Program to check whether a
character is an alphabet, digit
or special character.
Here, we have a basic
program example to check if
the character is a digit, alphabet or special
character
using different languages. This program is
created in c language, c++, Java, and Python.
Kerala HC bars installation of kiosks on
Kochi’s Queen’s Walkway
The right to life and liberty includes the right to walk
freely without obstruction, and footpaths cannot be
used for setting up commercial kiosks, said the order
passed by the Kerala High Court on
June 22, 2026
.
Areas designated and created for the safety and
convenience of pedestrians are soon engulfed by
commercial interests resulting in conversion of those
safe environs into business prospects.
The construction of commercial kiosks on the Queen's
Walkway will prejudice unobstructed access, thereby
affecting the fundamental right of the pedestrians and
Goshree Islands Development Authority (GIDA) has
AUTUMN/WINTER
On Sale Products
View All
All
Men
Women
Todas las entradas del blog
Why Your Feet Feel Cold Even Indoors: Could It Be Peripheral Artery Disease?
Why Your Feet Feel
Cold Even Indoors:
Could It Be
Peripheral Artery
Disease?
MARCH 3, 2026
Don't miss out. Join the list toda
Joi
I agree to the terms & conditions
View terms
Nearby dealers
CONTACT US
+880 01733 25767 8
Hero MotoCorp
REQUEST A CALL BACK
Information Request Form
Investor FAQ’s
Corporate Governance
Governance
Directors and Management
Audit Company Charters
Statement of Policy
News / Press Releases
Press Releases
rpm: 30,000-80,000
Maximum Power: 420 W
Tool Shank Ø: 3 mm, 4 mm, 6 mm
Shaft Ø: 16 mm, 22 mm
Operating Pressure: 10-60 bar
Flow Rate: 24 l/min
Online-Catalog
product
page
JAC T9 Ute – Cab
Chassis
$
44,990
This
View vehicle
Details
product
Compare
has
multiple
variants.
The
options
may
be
_ _ _ _ _ _ _
* **EXERCISE OBJECTIVE**
Please output the rows starting at the very first line and ending at the line containing "Areas designated and" as a JSON list of strings, one string per line, with blank lines left out.

* **YOUR RESPONSE**
[
  "Program to check whether a",
  "character is an alphabet, digit",
  "or special character.",
  "Here, we have a basic",
  "program example to check if",
  "the character is a digit, alphabet or special",
  "character",
  "using different languages. This program is",
  "created in c language, c++, Java, and Python.",
  "Kerala HC bars installation of kiosks on",
  "Kochi’s Queen’s Walkway",
  "The right to life and liberty includes the right to walk",
  "freely without obstruction, and footpaths cannot be",
  "used for setting up commercial kiosks, said the order",
  "passed by the Kerala High Court on",
  "June 22, 2026",
  ".",
  "Areas designated and created for the safety and"
]